• WHAT TO PRODUCE
Repeat exactly the lines of the entries below from the one with "BY: Public Safety" through the one with "WHEREAS, some Office", both ends included, and nothing else.

Top of RECORDED INFORMATION

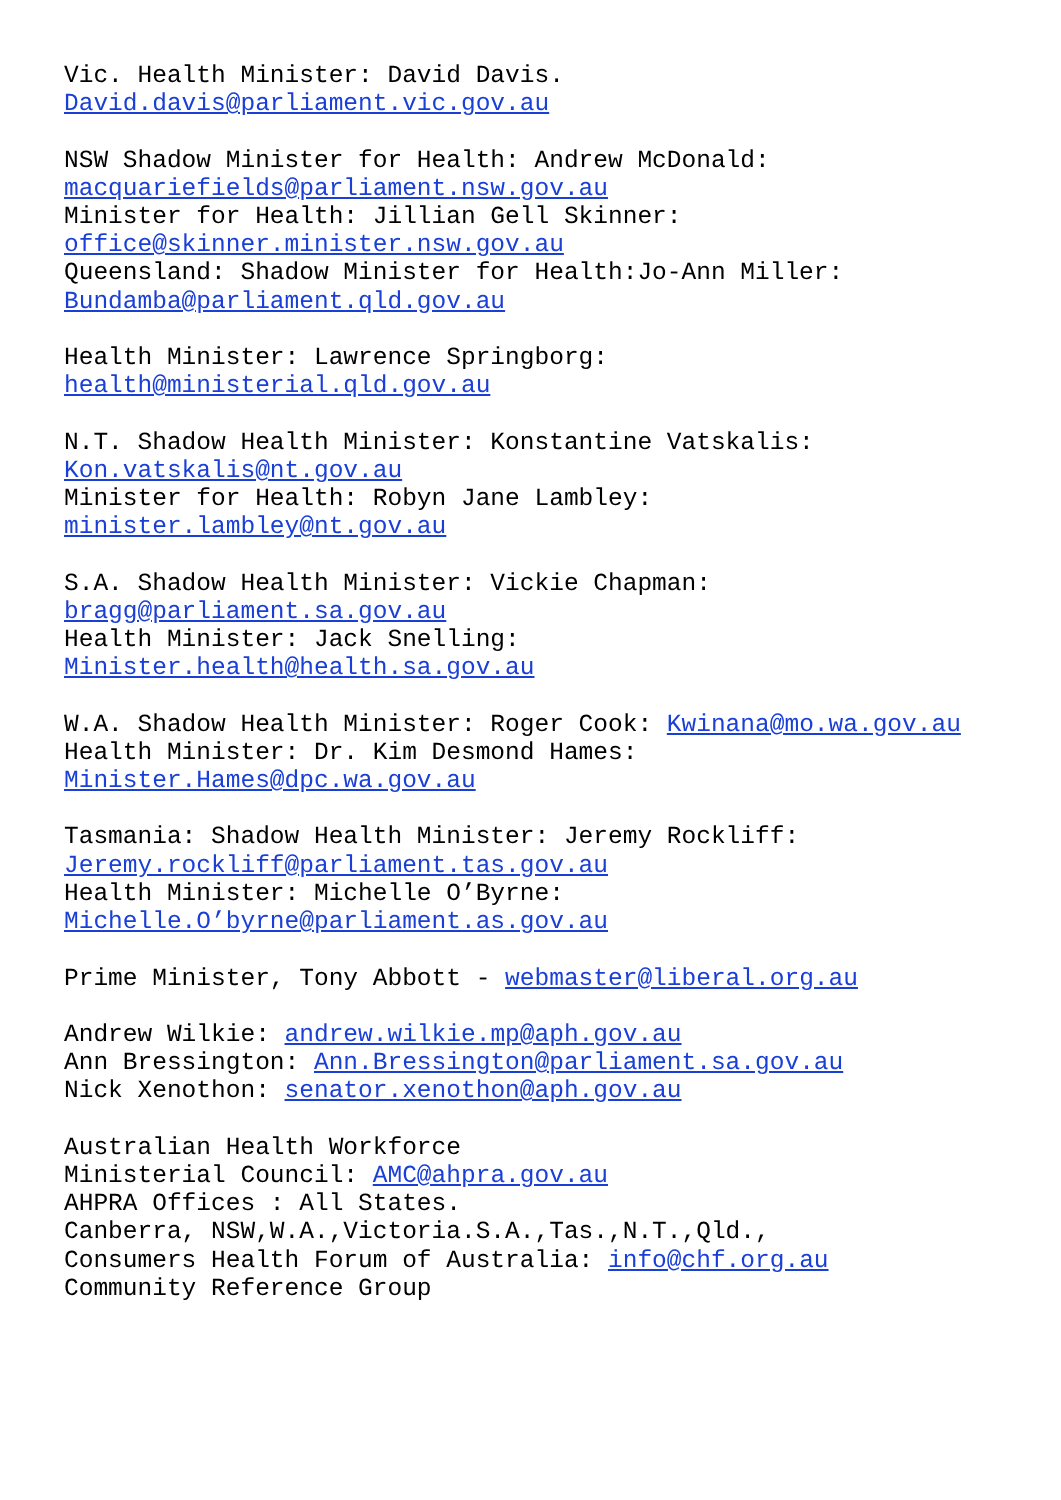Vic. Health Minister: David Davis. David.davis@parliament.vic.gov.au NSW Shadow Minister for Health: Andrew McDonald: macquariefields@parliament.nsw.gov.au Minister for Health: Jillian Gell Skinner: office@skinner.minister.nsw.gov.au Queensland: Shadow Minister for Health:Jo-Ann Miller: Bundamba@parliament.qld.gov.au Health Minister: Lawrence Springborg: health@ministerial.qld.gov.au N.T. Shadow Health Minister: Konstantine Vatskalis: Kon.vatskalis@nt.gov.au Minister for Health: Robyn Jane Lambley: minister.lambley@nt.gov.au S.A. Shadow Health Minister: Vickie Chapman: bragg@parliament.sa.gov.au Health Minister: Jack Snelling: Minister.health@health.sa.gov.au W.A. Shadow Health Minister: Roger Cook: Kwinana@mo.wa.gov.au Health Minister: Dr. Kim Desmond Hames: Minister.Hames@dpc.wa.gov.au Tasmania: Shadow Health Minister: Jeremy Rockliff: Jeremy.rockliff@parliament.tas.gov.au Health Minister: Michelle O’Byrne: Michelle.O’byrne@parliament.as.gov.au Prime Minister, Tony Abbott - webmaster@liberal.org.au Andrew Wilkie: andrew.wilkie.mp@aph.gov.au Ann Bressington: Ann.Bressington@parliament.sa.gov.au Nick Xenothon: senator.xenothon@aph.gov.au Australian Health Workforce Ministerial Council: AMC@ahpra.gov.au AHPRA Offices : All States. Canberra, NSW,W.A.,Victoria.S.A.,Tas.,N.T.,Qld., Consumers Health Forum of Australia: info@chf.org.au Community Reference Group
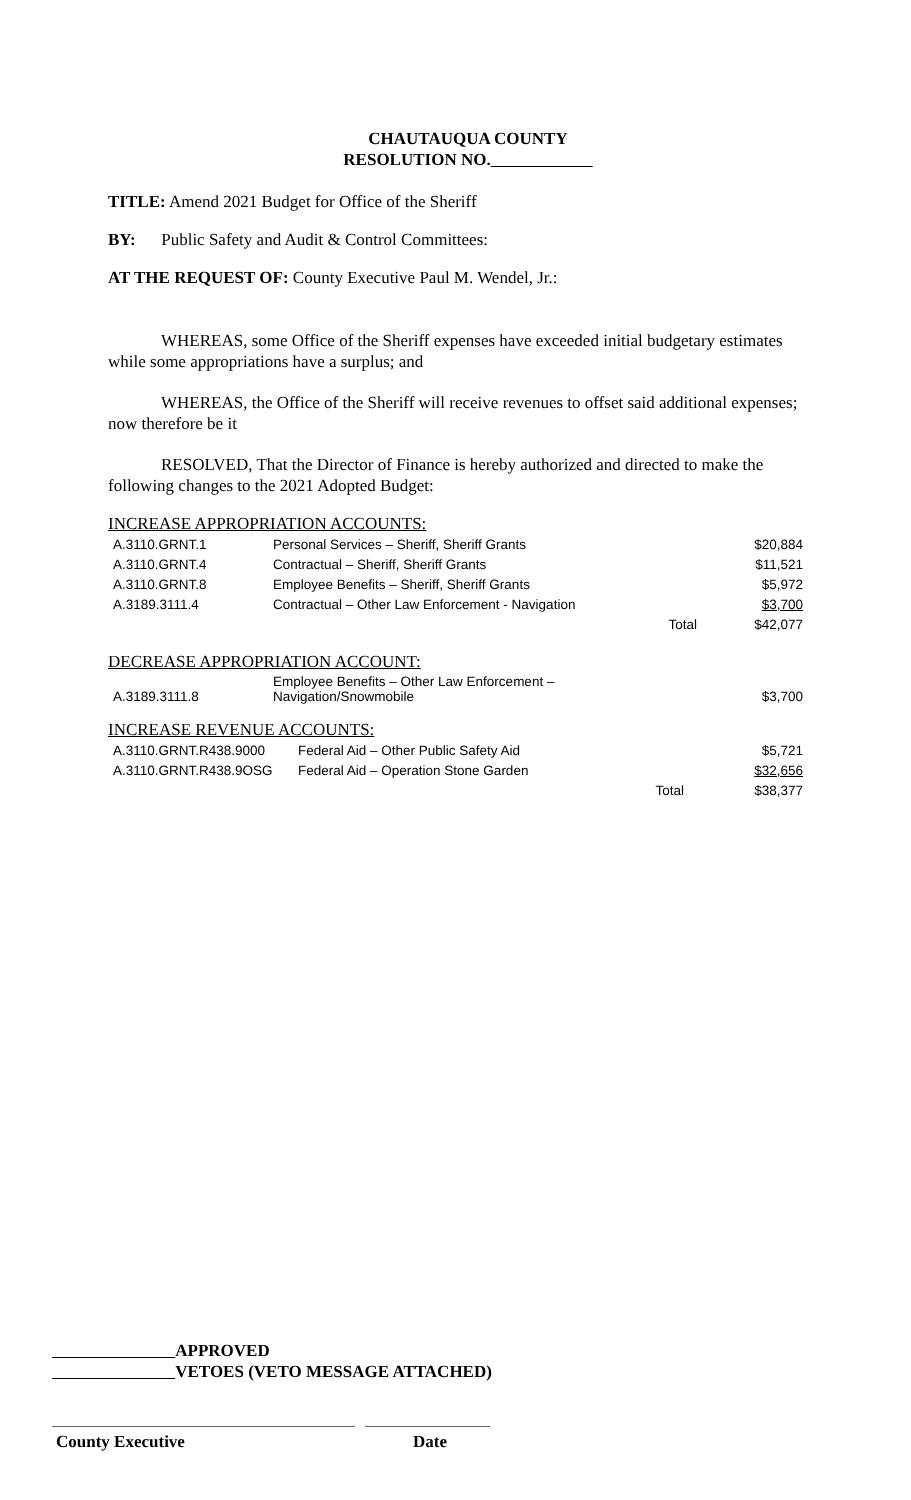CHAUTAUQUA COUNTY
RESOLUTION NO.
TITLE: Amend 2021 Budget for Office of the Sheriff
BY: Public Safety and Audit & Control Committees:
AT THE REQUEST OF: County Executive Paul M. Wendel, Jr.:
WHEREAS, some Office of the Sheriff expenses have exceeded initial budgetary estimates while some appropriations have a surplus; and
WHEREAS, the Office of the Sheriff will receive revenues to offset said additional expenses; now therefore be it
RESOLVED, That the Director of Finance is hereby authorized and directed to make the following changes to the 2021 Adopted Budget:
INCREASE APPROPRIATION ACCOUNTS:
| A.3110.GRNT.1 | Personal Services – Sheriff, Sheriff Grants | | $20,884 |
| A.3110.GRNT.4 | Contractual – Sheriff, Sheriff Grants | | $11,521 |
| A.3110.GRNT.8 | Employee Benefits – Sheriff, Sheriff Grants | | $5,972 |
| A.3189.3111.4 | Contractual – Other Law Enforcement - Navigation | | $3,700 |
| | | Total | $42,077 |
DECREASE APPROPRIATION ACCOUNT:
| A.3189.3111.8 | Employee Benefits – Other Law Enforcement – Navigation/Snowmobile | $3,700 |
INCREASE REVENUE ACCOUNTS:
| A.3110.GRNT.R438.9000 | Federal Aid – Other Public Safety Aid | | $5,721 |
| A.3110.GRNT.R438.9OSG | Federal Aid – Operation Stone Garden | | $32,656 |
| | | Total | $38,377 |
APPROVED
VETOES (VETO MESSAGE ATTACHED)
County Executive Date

Bottom of RECORDED INFORMATION
Top of RECORDED INFORMATION

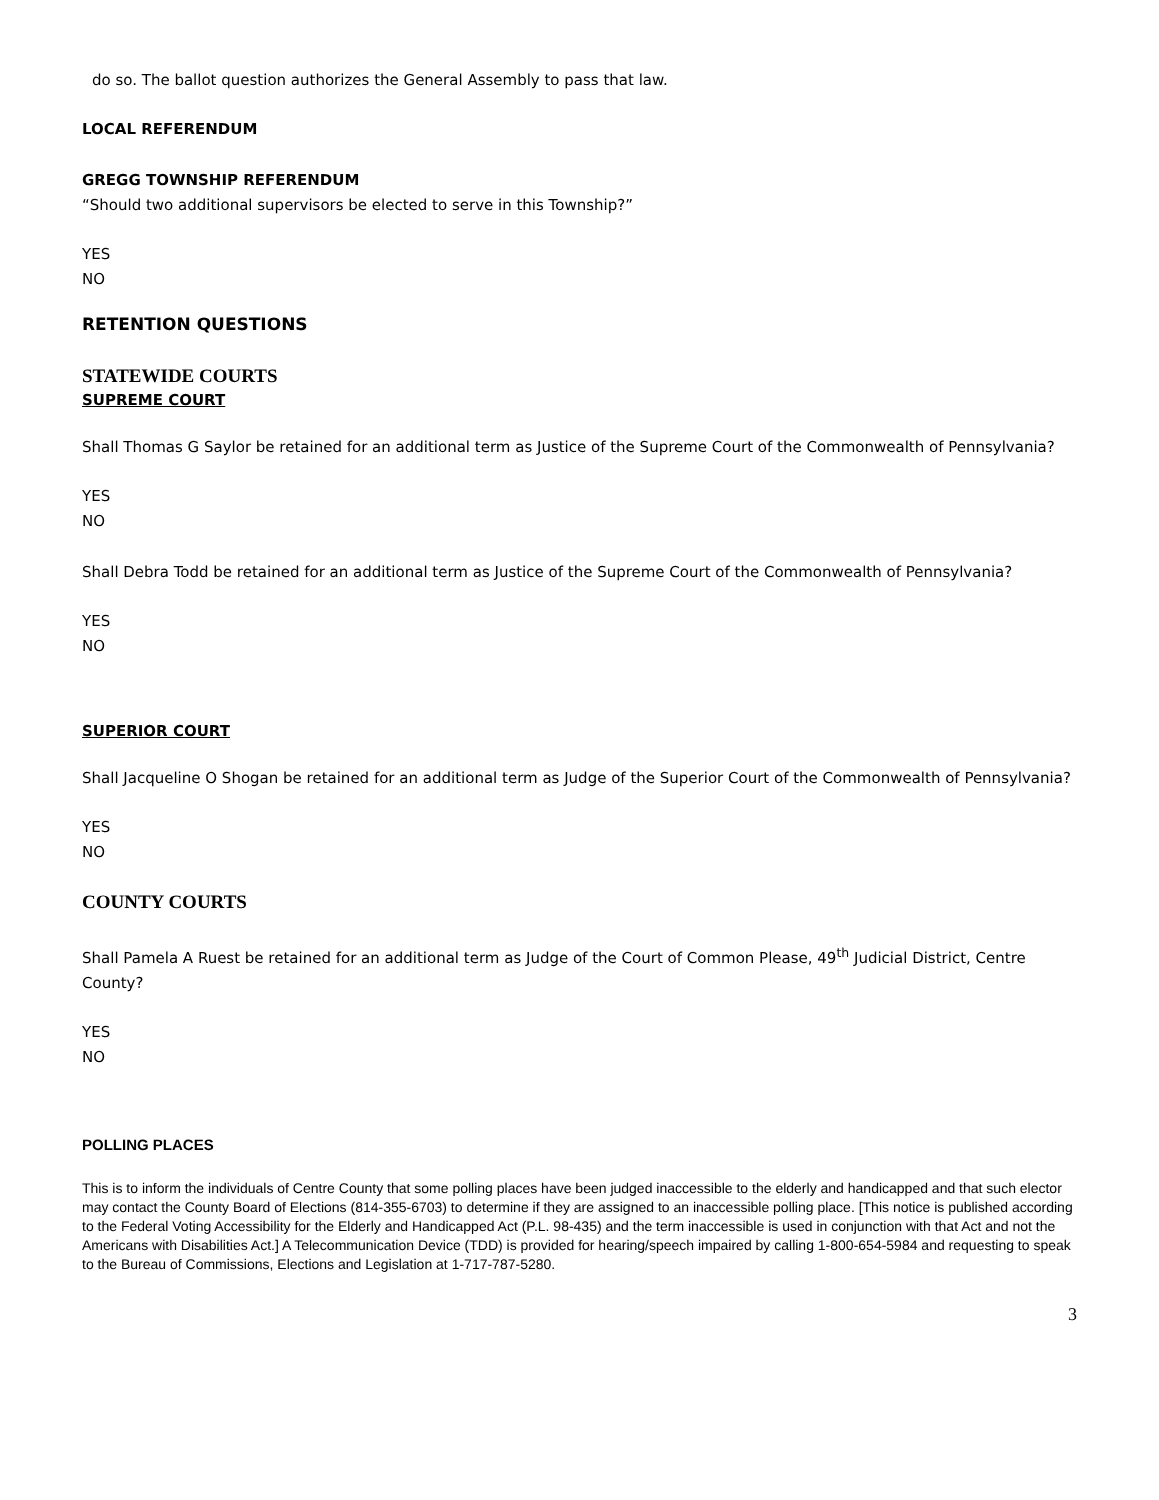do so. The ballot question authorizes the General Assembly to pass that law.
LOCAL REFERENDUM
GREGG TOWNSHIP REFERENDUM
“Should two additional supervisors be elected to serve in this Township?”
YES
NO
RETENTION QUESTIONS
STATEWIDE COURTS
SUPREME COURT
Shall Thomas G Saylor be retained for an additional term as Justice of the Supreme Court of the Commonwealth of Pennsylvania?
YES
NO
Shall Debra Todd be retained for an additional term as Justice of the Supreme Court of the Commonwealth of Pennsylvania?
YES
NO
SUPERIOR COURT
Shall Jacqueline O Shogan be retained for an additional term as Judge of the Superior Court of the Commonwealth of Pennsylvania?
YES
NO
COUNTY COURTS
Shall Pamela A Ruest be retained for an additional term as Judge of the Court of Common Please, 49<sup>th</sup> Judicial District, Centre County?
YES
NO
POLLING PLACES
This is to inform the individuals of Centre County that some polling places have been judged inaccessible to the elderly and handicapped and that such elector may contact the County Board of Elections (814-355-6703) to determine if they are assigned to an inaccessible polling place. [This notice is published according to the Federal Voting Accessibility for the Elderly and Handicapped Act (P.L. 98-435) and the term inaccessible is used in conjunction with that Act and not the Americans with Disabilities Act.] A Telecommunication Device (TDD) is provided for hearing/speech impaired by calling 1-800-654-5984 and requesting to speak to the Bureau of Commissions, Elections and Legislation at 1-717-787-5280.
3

Bottom of RECORDED INFORMATION

• WRITTEN SOLUTION
BY: Public Safety and Audit & Control Committees:
AT THE REQUEST OF: County Executive Paul M. Wendel, Jr.:
WHEREAS, some Office of the Sheriff expenses have exceeded initial budgetary estimates while some appropriations have a surplus; and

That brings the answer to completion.